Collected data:
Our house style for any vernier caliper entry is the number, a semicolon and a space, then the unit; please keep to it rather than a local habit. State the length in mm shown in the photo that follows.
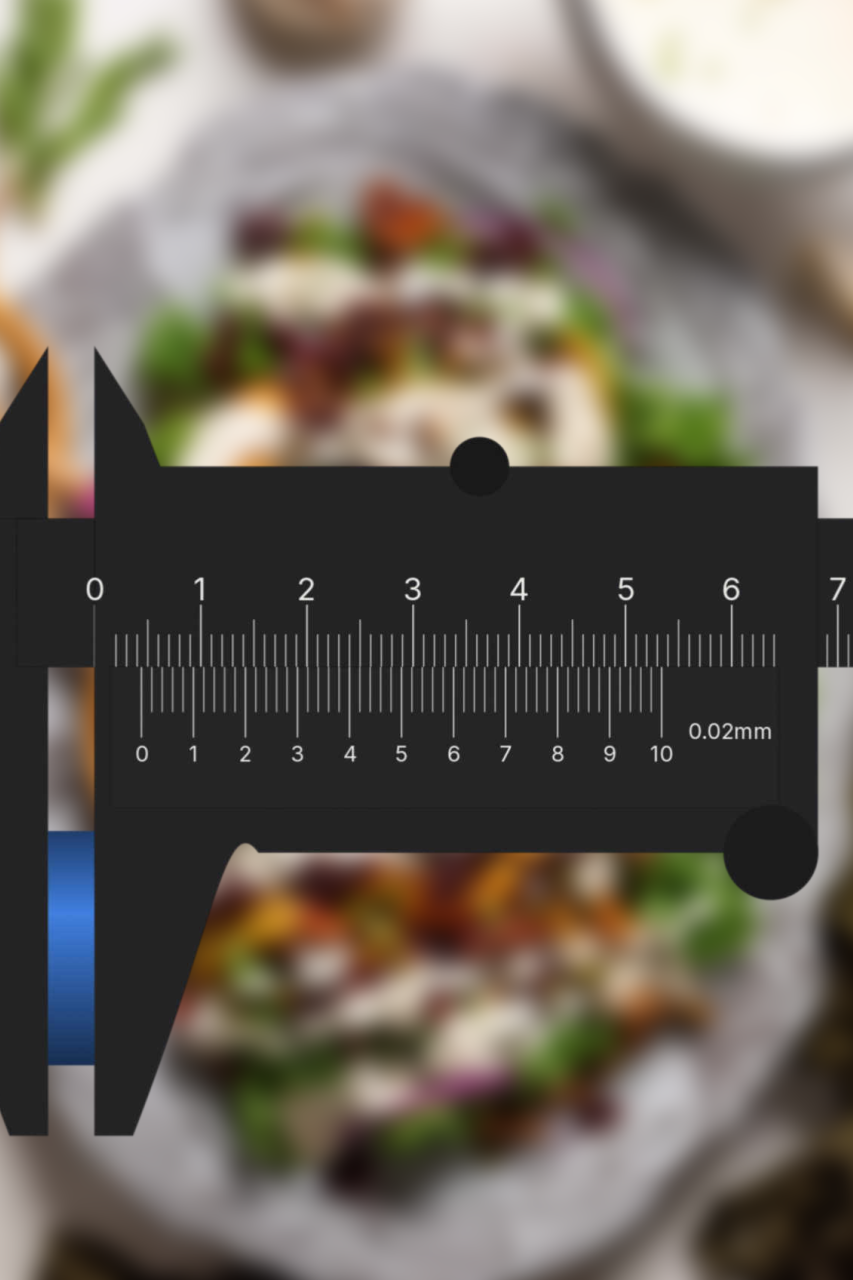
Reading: 4.4; mm
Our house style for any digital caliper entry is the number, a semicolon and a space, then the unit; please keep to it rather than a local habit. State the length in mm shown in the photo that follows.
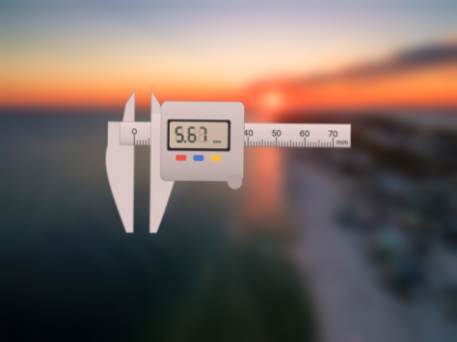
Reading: 5.67; mm
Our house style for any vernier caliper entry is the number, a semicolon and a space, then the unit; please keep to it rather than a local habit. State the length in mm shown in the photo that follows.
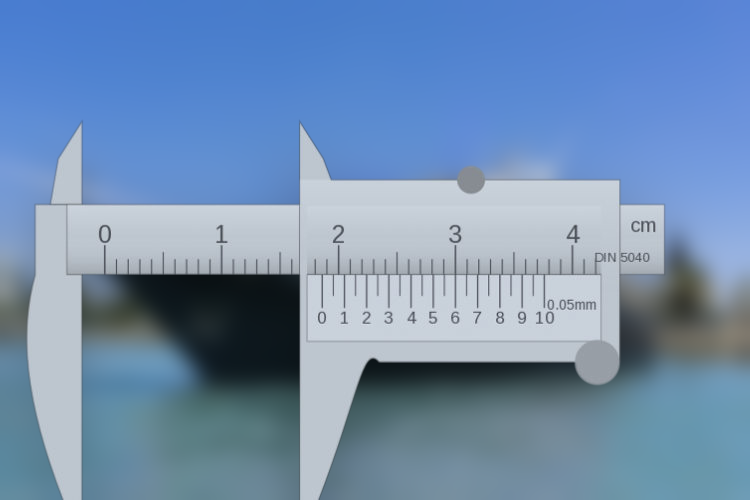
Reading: 18.6; mm
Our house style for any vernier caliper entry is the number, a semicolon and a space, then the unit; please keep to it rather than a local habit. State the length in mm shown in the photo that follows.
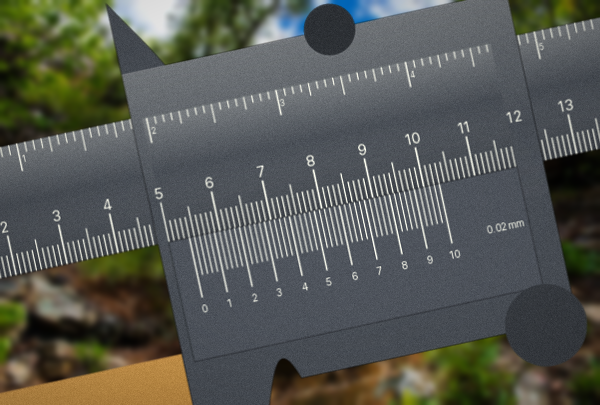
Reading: 54.0; mm
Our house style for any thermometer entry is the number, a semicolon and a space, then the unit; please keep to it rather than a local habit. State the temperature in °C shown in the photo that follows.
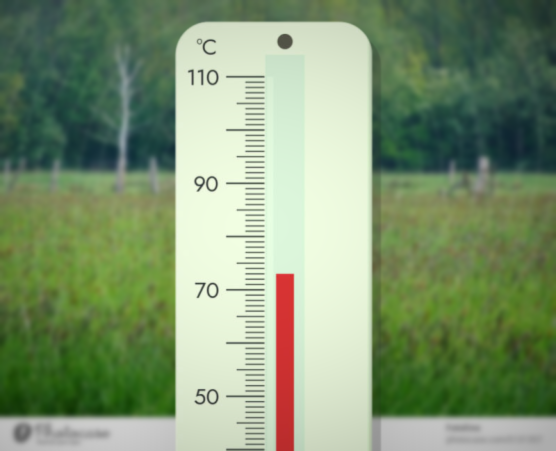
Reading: 73; °C
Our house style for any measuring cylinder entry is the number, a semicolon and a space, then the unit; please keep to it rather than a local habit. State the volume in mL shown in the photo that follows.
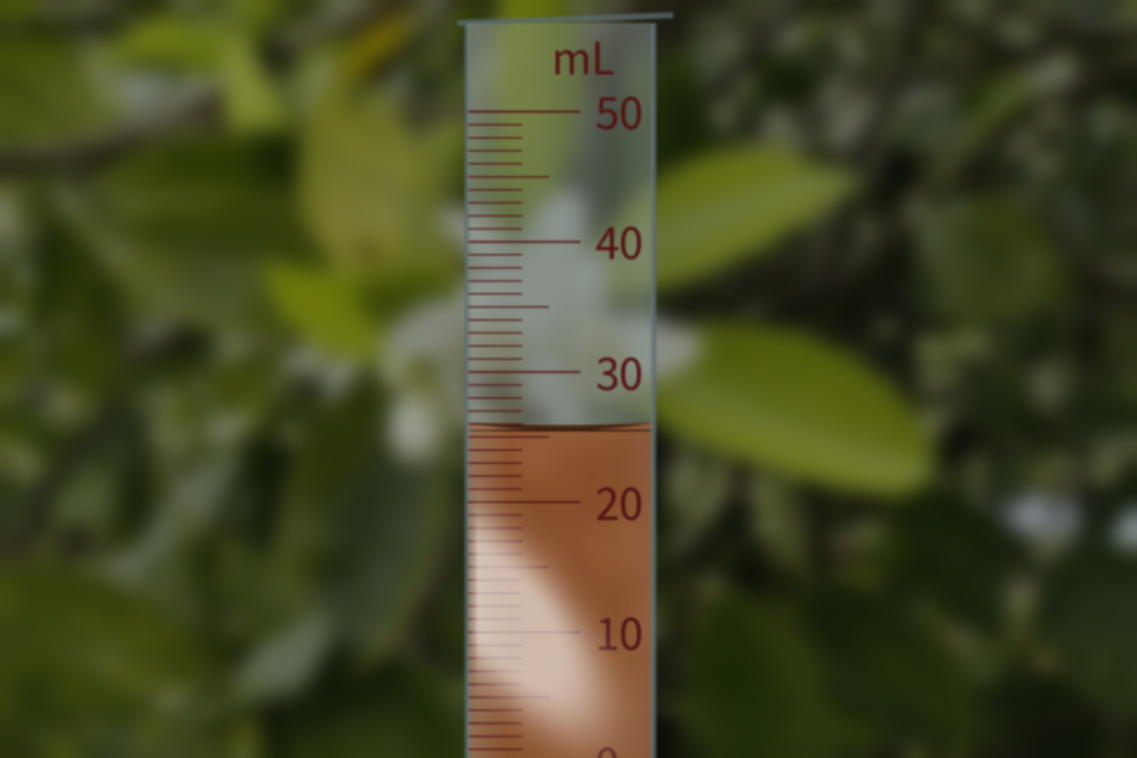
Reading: 25.5; mL
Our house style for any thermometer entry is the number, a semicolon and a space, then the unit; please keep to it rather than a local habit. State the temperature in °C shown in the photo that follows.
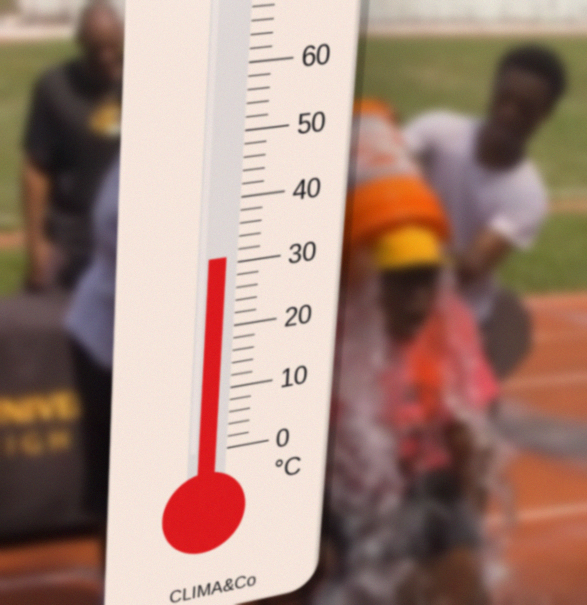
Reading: 31; °C
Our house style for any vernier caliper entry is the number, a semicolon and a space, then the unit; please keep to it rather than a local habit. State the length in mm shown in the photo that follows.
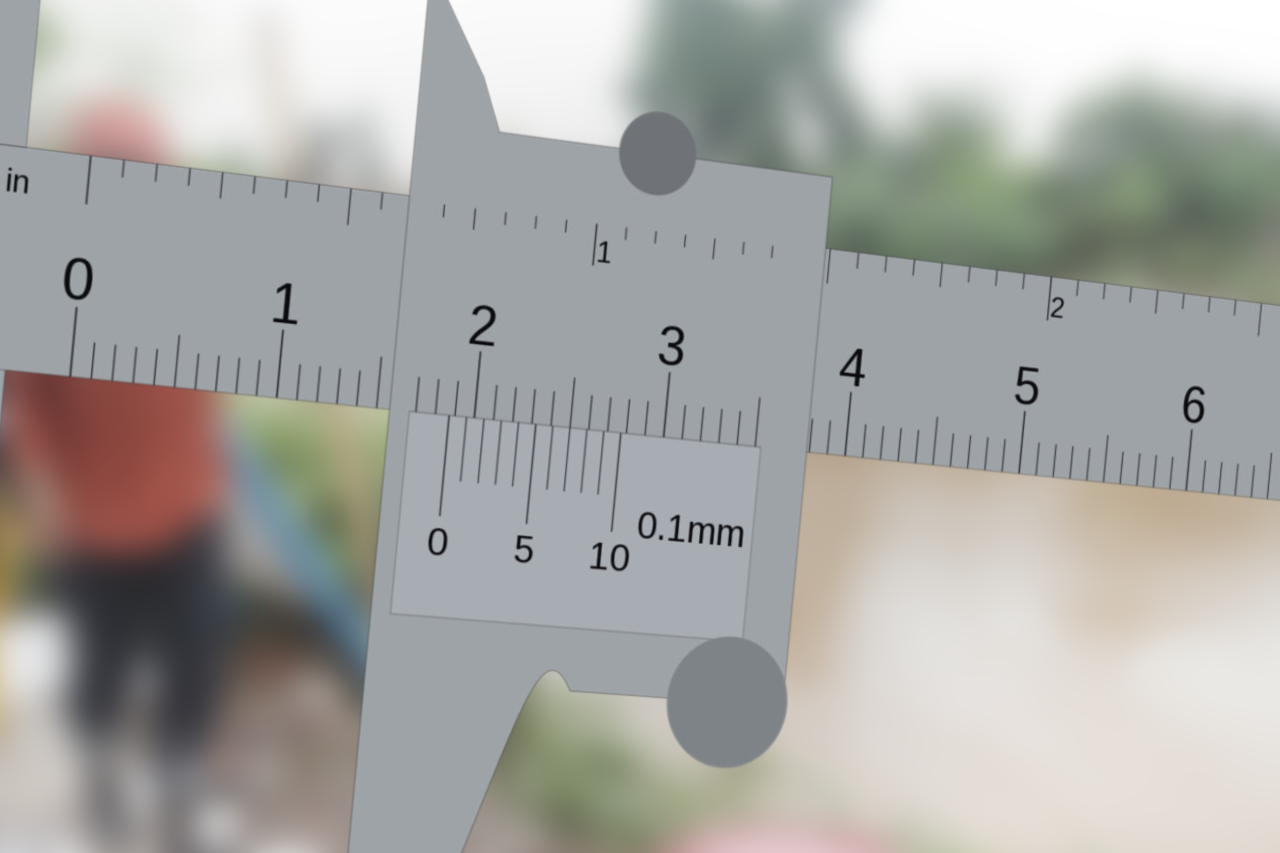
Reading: 18.7; mm
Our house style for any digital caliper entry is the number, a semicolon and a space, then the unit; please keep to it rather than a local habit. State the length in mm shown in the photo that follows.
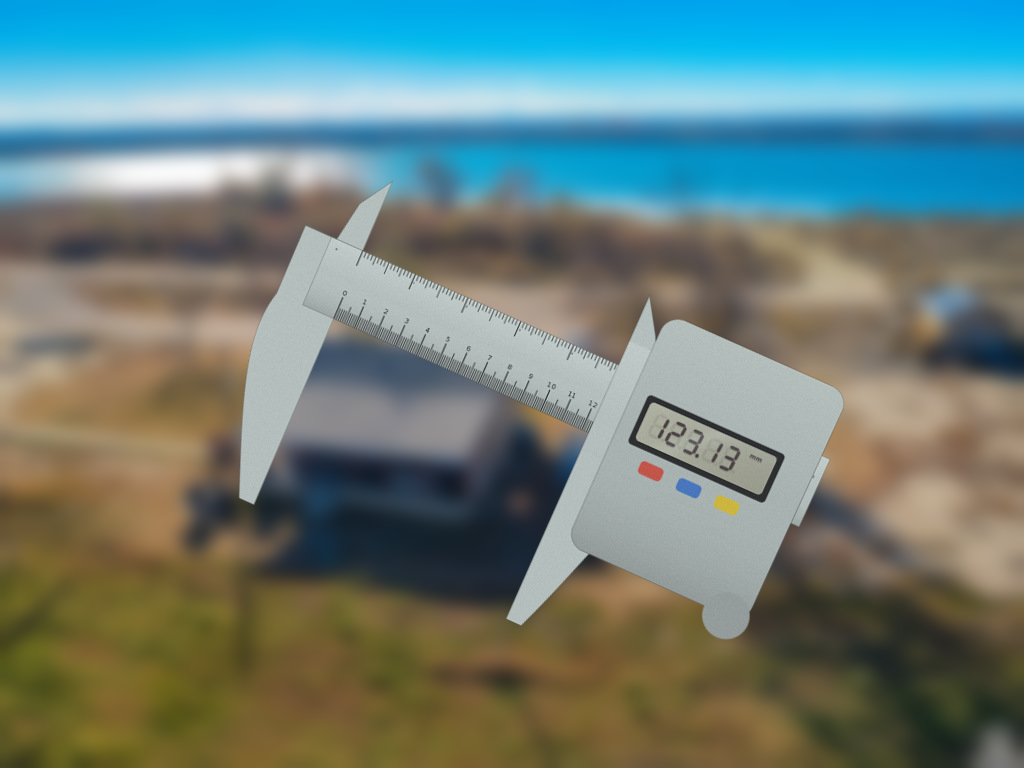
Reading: 123.13; mm
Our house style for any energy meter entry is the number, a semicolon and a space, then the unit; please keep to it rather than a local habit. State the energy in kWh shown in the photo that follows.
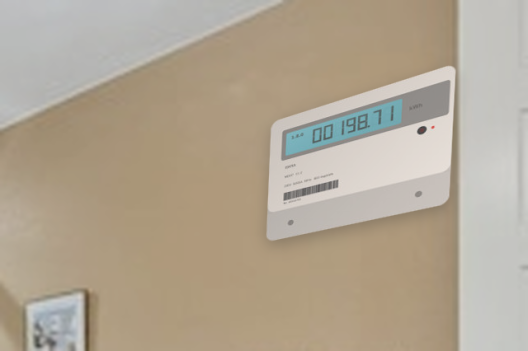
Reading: 198.71; kWh
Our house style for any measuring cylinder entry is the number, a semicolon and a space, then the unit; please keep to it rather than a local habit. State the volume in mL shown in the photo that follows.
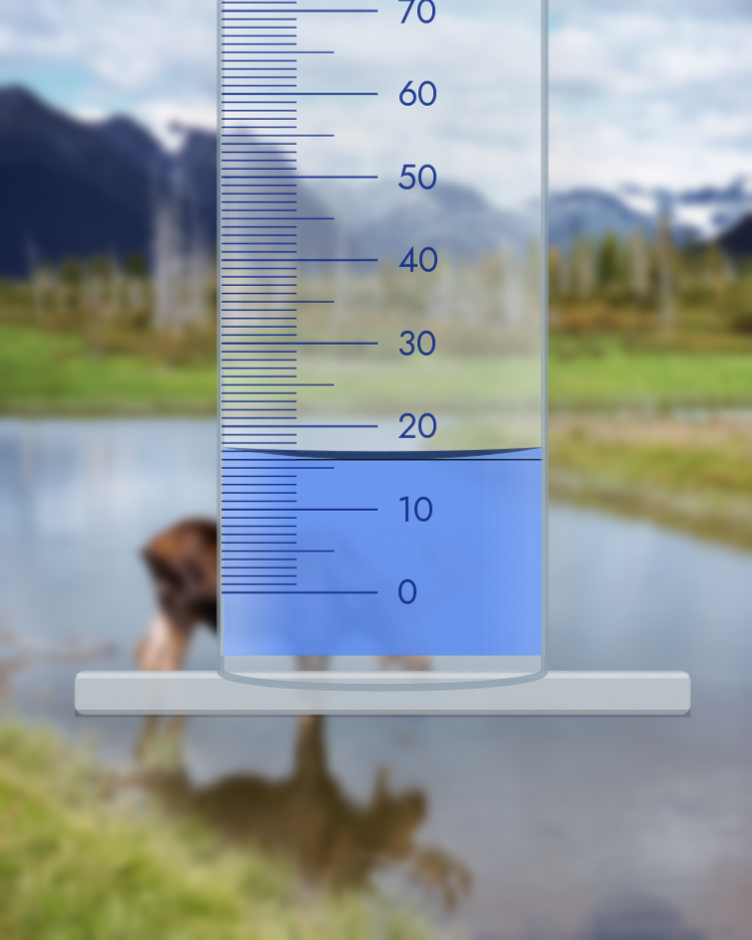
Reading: 16; mL
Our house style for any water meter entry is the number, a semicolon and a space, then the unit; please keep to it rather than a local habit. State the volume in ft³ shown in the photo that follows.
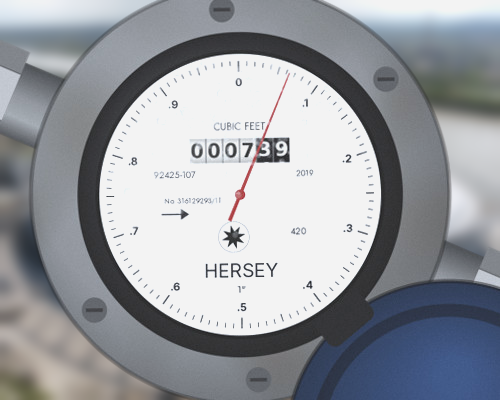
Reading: 739.06; ft³
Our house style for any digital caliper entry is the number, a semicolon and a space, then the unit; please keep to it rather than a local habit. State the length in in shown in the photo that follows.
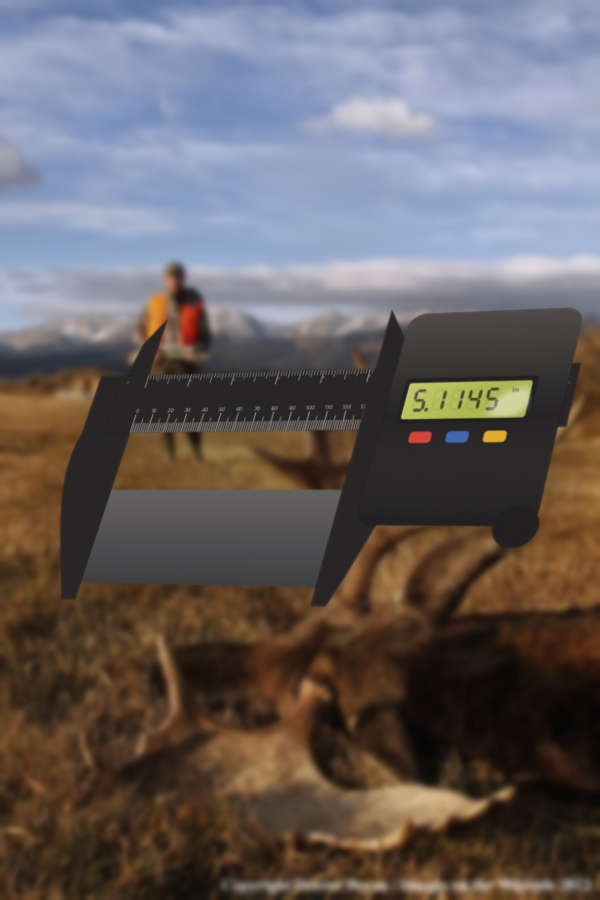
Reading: 5.1145; in
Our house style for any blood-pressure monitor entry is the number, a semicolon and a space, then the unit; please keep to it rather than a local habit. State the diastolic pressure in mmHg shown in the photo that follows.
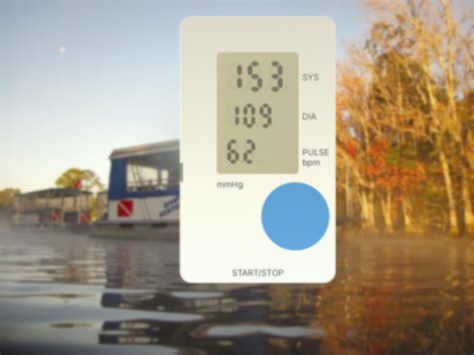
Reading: 109; mmHg
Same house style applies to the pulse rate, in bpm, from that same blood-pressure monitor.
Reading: 62; bpm
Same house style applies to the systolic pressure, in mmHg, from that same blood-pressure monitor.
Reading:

# [Written task]
Gather every line of the listing above that contains the word "applies", treating uppercase and lowercase letters as different.

# [Written solution]
Same house style applies to the pulse rate, in bpm, from that same blood-pressure monitor.
Same house style applies to the systolic pressure, in mmHg, from that same blood-pressure monitor.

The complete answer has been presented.